Journalists associations
In the last decade, some independent associations were created in Lebanon to fill the vacuum left by the absence of effective trade associations and accountability institutions.
The Samir Kassir Foundation (named after the Lebanese journalist and historian killed in Beirut in 2005) in November 2007 created its ‘armed wing’ SKeyes not only to support the new generation of reporters but also to monitor violations against press freedom in Lebanon and the Arab world. Samir Kassir Eyes is based in Beirut and has regional correspondents – some of them undercover – in Jordan, Syria, the Palestinian Occupied Territories and Israel. Its aims are to defend freedom in academic and scientific research, to act within the framework of civil society forces for defending freedoms while respecting the law and to build a media and cultural lobby at Arab and international levels.
The SKeyes centre was established through a grant from the Foundation for the Future, an international organisation based in Amman (Jordan), whose work is dedicated to freedom of expression. SKeyes has mainly financial support from the European Union.
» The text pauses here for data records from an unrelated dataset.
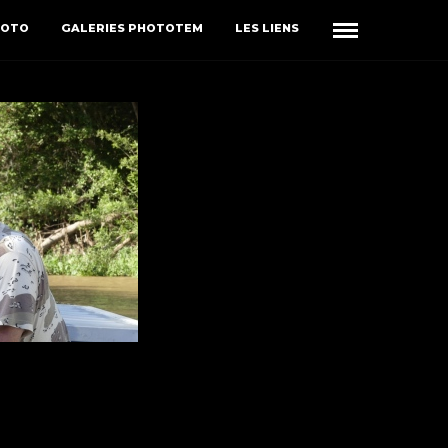
HOTO
GALERIES PHOTOTEM
LES LIENS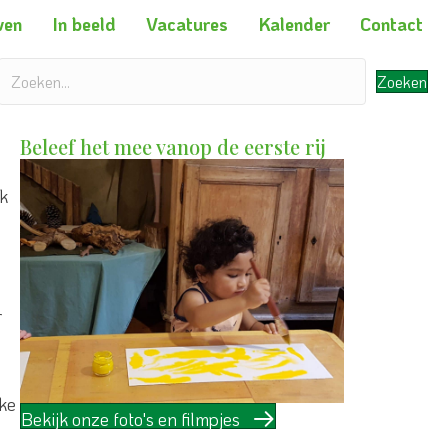
ven
In beeld
Vacatures
Kalender
Contact
Zoeken
Beleef het mee vanop de eerste rij
jk
r
jke
Bekijk onze foto's en filmpjes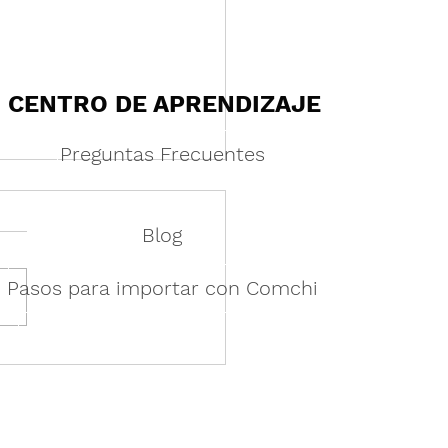
CENTRO DE APRENDIZAJE
Preguntas Frecuentes
Blog
Pasos para importar con Comchi
tecimiento a granel vs.
dos en lotes pequeños:
aración de estrategias
adena de suministro para
esas modernas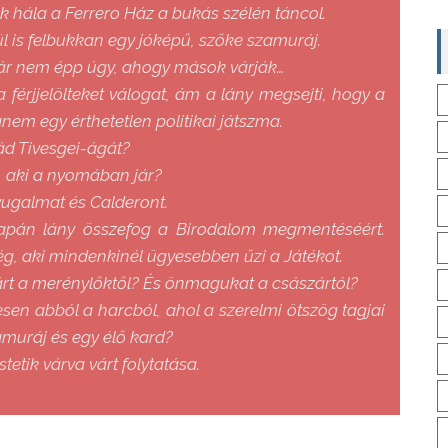
 hála a Ferrero Ház a bukás szélén táncol.
l is felbukkan egy jóképű, szőke szamuráj.
bár nem épp úgy, ahogy mások várják…
 férjjelölteket válogat, ám a lány megsejti, hogy a
em egy érthetetlen politikai játszma.
lád Tivesgei-ágát?
, aki a nyomában jár?
yugalmat és Calderont.
japán lány összefog a Birodalom megmentéséért.
g, aki mindenkinél ügyesebben űzi a Játékot.
rt a merénylőktől? És önmagukat a császártól?
esen abból a harcból, ahol a szerelmi ötszög tagjai
amuráj és egy élő kard?
tetik várva várt folytatása.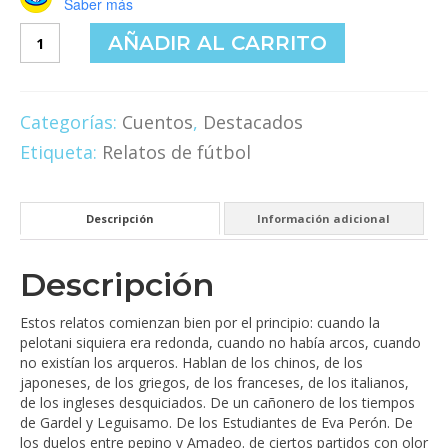
Saber más
La
AÑADIR AL CARRITO
Mano
del
diablo
y
Categorías:
Cuentos
,
Destacados
otros
Etiqueta:
Relatos de fútbol
relatos
de
un
fútbol
Descripción
Información adicional
limpio
que
a
Descripción
veces
se
Estos relatos comienzan bien por el principio: cuando la
mancha
pelotani siquiera era redonda, cuando no había arcos, cuando
cantidad
no existían los arqueros. Hablan de los chinos, de los
japoneses, de los griegos, de los franceses, de los italianos,
de los ingleses desquiciados. De un cañonero de los tiempos
de Gardel y Leguisamo. De los Estudiantes de Eva Perón. De
los duelos entre pepino y Amadeo. de ciertos partidos con olor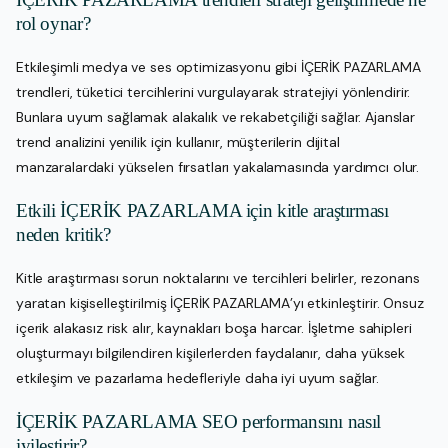
rol oynar?
Etkileşimli medya ve ses optimizasyonu gibi İÇERİK PAZARLAMA
trendleri, tüketici tercihlerini vurgulayarak stratejiyi yönlendirir.
Bunlara uyum sağlamak alakalık ve rekabetçiliği sağlar. Ajanslar
trend analizini yenilik için kullanır, müşterilerin dijital
manzaralardaki yükselen fırsatları yakalamasında yardımcı olur.
Etkili İÇERİK PAZARLAMA için kitle araştırması
neden kritik?
Kitle araştırması sorun noktalarını ve tercihleri belirler, rezonans
yaratan kişiselleştirilmiş İÇERİK PAZARLAMA’yı etkinleştirir. Onsuz
içerik alakasız risk alır, kaynakları boşa harcar. İşletme sahipleri
oluşturmayı bilgilendiren kişilerlerden faydalanır, daha yüksek
etkileşim ve pazarlama hedefleriyle daha iyi uyum sağlar.
İÇERİK PAZARLAMA SEO performansını nasıl
iyileştirir?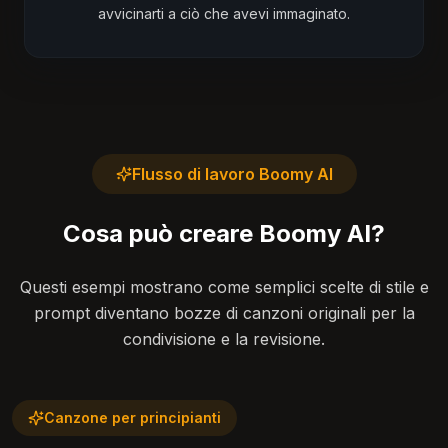
avvicinarti a ciò che avevi immaginato.
Flusso di lavoro Boomy AI
Cosa può creare Boomy AI?
Questi esempi mostrano come semplici scelte di stile e
prompt diventano bozze di canzoni originali per la
condivisione e la revisione.
Canzone per principianti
The SKeyes centre periodically organises workshops, exhibitions and conferences on specific issues, prepares regular reports and protest petitions by journalists and intellectuals, participates in organising awareness campaigns, offers its legal staff to help journalists and intellectuals subjected to prosecution, lawsuits and prison, and liaises with local and international committees that defend journalism, culture and human rights. Moreover, SKeyes cooperates with Reporters Without Borders (RSF) and launched the Media Ownership Monitor in Lebanon, with the aim of providing more transparency on the activities and the interests on the stakeholders owning and directing the media. The tool has a comprehensive scope and allows to retrieve many useful information about the media sector and contextualize better the different actors within the media landscape. SKeyes runs another project called “Press and Cultural Violations in the Levant”, producing a monthly report in which they list and contextualise the violations occurred in the region. Recently, during the anti-government protests and the Covid-19 pandemics, they released several reports both on abuses on journalists and media operators and guidelines on how safely continue the journalistic activities and on how to contrast the misinformation on the topic.
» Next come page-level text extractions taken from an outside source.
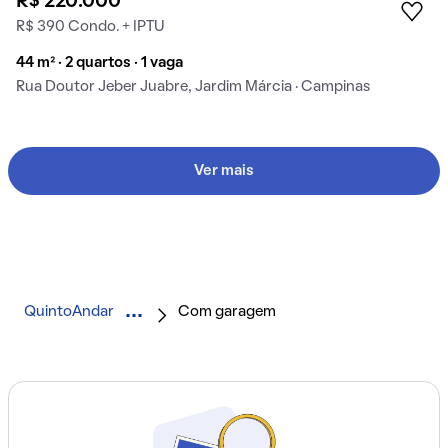
R$ 220.000
R$ 390 Condo. + IPTU
44 m² · 2 quartos · 1 vaga
Rua Doutor Jeber Juabre, Jardim Márcia · Campinas
Ver mais
QuintoAndar
Com garagem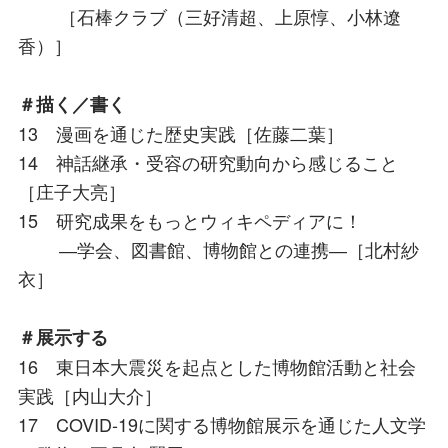
［石棒クラブ（三好清超、上原惇、小林遼
香）］
＃描く／書く
13 漫画を通じた歴史実践［佐藤二葉］
14 神話継承・受容の研究動向から感じること
［庄子大亮］
15 研究成果をもっとウィキペディアに！
―学会、図書館、博物館との連携―［北村紗
衣］
＃展示する
16 東日本大震災を起点とした博物館活動と社会
実践［内山大介］
17 COVID-19に関する博物館展示を通じた人文学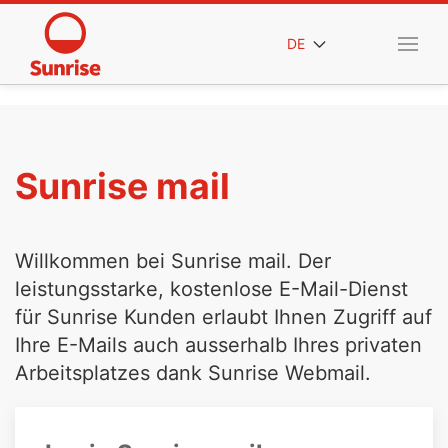
DE
Sunrise mail
Willkommen bei Sunrise mail. Der
leistungsstarke, kostenlose E-Mail-Dienst
für Sunrise Kunden erlaubt Ihnen Zugriff auf
Ihre E-Mails auch ausserhalb Ihres privaten
Arbeitsplatzes dank Sunrise Webmail.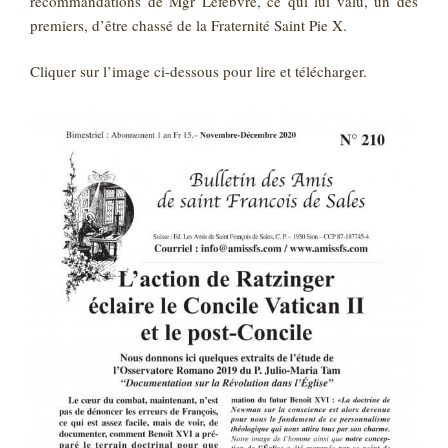
recommandations de Mgr Lefebvre, ce qui lui valu, un des
premiers, d’être chassé de la Fraternité Saint Pie X.
Cliquer sur l’image ci-dessous pour lire et télécharger.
One of the most active independent associations is the Maharat Foundation, a group of journalists who have worked together and personally experienced the obstacles to free journalism in Lebanon. Their aims are among other things to develop media skills and limit the effect of self- and government-imposed censorship on media. The Maharat Foundation as well attempts to advocate for freedom of expression rights and focused lately on the monitoring of the uprisings, denouncing the cases of violation, brutality and advocating for more transparency.
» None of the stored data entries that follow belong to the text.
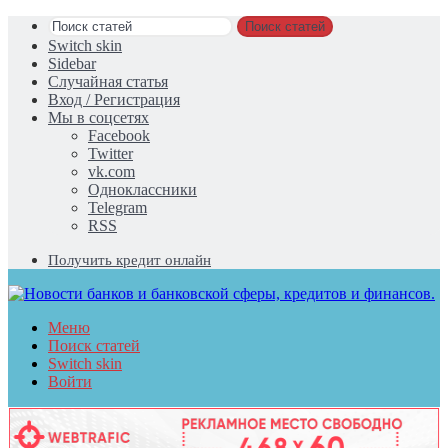
Поиск статей
Switch skin
Sidebar
Случайная статья
Вход / Регистрация
Мы в соцсетях
Facebook
Twitter
vk.com
Одноклассники
Telegram
RSS
Получить кредит онлайн
Меню
Поиск статей
Switch skin
Войти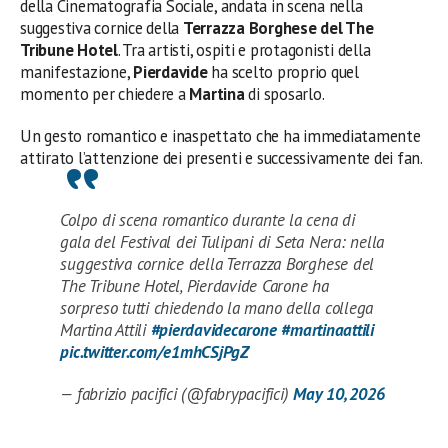
della Cinematografia Sociale, andata in scena nella
suggestiva cornice della
Terrazza Borghese del The
Tribune Hotel
. Tra artisti, ospiti e protagonisti della
manifestazione,
Pierdavide
ha scelto proprio quel
momento per chiedere a
Martina
di sposarlo.
Un gesto romantico e inaspettato che ha immediatamente
attirato l’attenzione dei presenti e successivamente dei fan.
Colpo di scena romantico durante la cena di
gala del Festival dei Tulipani di Seta Nera: nella
suggestiva cornice della Terrazza Borghese del
The Tribune Hotel, Pierdavide Carone ha
sorpreso tutti chiedendo la mano della collega
Martina Attili
#pierdavidecarone
#martinaattili
pic.twitter.com/e1mhCSjPgZ
— fabrizio pacifici (@fabrypacifici)
May 10, 2026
In 1993 another “group of young journalists”, trained in the media departments of the Beirut universities, formed the Club de la Presse (Nadi as-Sahafa), a non-for-profit organisation with the ambition to become a “free journalistic pulpit”. In 2006 thanks to several private donations from Lebanese and Arab businessmen, the Club de la Presse opened its prestigious headquarters in one of the newly restored buildings in central Beirut, where it regularly organises workshops, press conferences, book presentations and training courses with the declared aim of “helping young journalists find employment and overcome the difficulties of the Lebanese media system”. In recent years the Club de la Presse has gradually lost its role of reference point for local and foreign journalists. It ceased to be a supporting entity for journalists and limited its activities mostly to the formal hosting of press conferences.